START Given data
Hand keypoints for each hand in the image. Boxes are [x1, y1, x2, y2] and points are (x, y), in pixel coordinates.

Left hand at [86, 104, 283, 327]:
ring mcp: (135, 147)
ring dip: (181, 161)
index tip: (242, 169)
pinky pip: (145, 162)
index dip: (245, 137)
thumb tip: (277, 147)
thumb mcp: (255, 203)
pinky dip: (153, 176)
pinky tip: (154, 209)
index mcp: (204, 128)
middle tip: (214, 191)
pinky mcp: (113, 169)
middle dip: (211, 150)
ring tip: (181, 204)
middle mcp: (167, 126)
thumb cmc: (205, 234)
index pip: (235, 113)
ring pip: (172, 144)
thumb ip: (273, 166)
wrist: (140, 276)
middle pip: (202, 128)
END Given data
START Given data
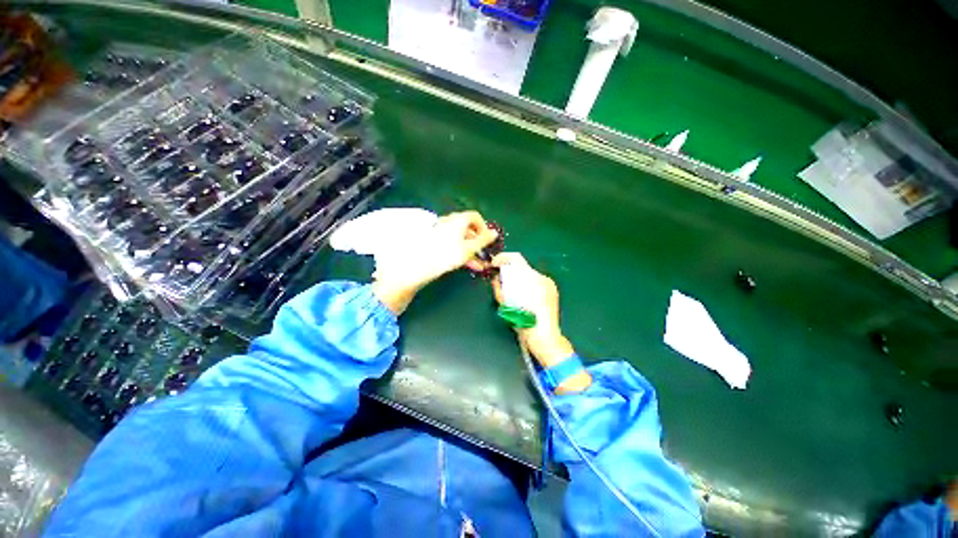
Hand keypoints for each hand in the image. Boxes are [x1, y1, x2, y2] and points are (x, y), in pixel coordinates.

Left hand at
END Given data
• Action item: Within the listing above, give again exactly every line from the line with "thumb cmc: (205, 234)" through the line with "middle pip: (202, 128)", both included, and no other line.

• Task solution:
thumb cmc: (205, 234)
index pip: (235, 113)
ring pip: (172, 144)
thumb ip: (273, 166)
wrist: (140, 276)
middle pip: (202, 128)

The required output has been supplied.